Ok, so gave this a go on the front. Removed pads, undid bleed nipple, pushed pistons in. A small amount of fluid came out. Tightened bleed nipple, refitted pads and gave them a try. Still have the same problem. Pads are still too close to the rotor after pulling the levers.

Have I been a chicken and not let enough fluid out?

The lever feel is great, so it feels like the bleed is good, just the pistons aren't retracting enough.
 
I'll start with the front as if I can get one sorted, I'll take what I've learned to the rear.

I've bled many a hole tech brake, even serviced a few levers and calipers too, so fairly familiar with what I've done in the past, but it's failing me here.

Revisited the front this evening, this time I pushed in the pistons, undid the bleed nipple, pushed and held lever and did the bleed nipple back up. After refitting pads and wheel, pumped the lever a few times and I was in exactly the same position as before touching anything.

On closer inspection, I think what is happening is that one piston isn't moving very freely so the other one is pushing out, closing the gap between the rotor. They are retracting enough for the rotor to spin, but it catches as there's very little space between the pad and rotor, and not a huge amount of lever pull needed before brakes engage.

I'm thinking I may need to take the pistons out and giving them and the callipers a clean.

I may have some new pistons and seals kicking around. Been a while since I've done this, so anyone who wants to refresh my memory on how to do this I'm all ears.

I think getting one out is easy as I could do this with the fluid in, although it will all flow out once piston is free unless I'm smart.

Would it then be a job of just cleaning it, hunters lube and pushing back in, then repeating on the other one?

If I'm going this far I may as well go the whole hog and give it all a good clean. To replace the seals, is that just pick out and refit new? If I've got new deals and pistons, I may as well replace if needed, but I've a few sets of these brakes so would prefer to only do it if needed, so how do I tell?
 
Have you adjusted the reach etc at the lever?

I think getting one out is easy as I could do this with the fluid in, although it will all flow out once piston is free unless I'm smart.

If you take the pads out and just pump the brake at the disc, the easiest to move piston will come out first, hit the disc then the other will follow. That way you have some piston sticking out to grab when you remove the caliper.

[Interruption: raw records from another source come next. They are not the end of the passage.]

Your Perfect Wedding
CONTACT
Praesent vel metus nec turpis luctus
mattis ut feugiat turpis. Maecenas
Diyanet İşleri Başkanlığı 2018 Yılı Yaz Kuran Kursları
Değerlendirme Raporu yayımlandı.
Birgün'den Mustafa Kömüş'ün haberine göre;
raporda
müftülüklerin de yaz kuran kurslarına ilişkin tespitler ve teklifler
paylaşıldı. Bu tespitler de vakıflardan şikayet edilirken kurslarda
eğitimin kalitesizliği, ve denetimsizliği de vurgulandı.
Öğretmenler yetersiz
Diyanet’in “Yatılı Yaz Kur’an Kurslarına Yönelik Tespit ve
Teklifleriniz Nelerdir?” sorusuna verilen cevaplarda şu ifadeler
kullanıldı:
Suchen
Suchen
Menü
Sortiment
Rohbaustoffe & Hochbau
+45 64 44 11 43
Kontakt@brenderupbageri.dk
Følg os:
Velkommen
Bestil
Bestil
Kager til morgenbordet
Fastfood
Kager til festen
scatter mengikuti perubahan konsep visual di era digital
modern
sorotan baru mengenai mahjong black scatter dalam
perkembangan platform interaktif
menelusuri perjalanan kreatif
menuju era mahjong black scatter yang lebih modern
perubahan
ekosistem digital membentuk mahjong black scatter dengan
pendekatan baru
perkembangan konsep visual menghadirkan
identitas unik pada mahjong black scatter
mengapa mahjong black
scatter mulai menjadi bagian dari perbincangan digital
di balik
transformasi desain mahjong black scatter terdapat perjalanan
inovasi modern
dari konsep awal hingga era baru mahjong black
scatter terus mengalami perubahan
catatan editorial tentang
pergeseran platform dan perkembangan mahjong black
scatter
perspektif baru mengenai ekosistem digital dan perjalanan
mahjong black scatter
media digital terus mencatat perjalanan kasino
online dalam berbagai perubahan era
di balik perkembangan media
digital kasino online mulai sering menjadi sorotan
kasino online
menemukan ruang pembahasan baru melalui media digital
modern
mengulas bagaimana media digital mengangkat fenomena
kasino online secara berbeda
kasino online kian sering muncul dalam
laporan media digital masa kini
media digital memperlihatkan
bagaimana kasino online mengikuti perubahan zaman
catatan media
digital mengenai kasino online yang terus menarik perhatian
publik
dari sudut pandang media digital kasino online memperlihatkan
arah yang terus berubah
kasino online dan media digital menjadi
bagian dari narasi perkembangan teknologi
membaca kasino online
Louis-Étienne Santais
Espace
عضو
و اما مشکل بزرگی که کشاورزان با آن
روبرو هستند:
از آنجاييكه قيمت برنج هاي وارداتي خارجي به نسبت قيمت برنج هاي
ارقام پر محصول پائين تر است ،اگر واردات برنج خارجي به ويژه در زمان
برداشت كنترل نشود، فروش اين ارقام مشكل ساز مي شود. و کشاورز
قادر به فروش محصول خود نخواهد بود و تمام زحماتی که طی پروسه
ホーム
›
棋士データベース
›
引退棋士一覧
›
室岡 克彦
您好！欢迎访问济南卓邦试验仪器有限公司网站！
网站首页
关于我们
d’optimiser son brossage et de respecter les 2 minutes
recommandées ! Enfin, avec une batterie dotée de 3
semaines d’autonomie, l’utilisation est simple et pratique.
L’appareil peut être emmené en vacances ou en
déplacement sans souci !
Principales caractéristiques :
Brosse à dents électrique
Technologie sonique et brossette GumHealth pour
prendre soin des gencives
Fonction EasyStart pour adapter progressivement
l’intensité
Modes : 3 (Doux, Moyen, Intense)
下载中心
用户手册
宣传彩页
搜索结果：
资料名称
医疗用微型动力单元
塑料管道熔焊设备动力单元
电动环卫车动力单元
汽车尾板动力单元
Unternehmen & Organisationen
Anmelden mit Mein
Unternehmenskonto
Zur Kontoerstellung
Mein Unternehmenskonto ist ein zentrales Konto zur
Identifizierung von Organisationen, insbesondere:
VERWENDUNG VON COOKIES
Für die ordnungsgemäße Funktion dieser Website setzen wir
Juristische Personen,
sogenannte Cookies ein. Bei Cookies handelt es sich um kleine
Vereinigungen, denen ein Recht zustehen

A small possibility but something else is corrosion. Back when my bikes had engines in them, the Tokico 4-pots would corrode in the seal recess, forcing the seals against the pistons. It is the seals job to help retract the piston but when they're so tight against it then it won't work as intended. Brass wire brush on a dremel (ultimately followed by just binning them for something better) sorted that but I'd like to think Hope make a better product.
I've had swollen seals in hope levers but never in a caliper.
Are the discs and/or pads new or used? If used, do they match in terms of wear/unevenness?
When I fit the caliper to the bike I just put the bolts in but not quite enough for the head to touch the caliper, squeeze the brake hard, then ever so slightly tighten each bolt in turn, bit by bit, so the caliper doesn't move while you tighten the first bolt etc.
Last summer I took the Hope brakes from another bike and put them on my Five. Discs and all. A few minutes in and the back just wouldn't stop squealing. In the end I took the pads out and finished my ride. Just a case of there being a slight difference in the mounting positions of the caliper on different frames, causing the high spots on the used disc to touch and rub against (only just) the high spots on the used pad.
 
The lever feel is great, so it feels like the bleed is good, just the pistons aren't retracting enough.
If you get to this point, sounds like a sticky piston - so just fit new ones.

Pistons become damaged and corroded over time, it's a service part and they aren't expensive.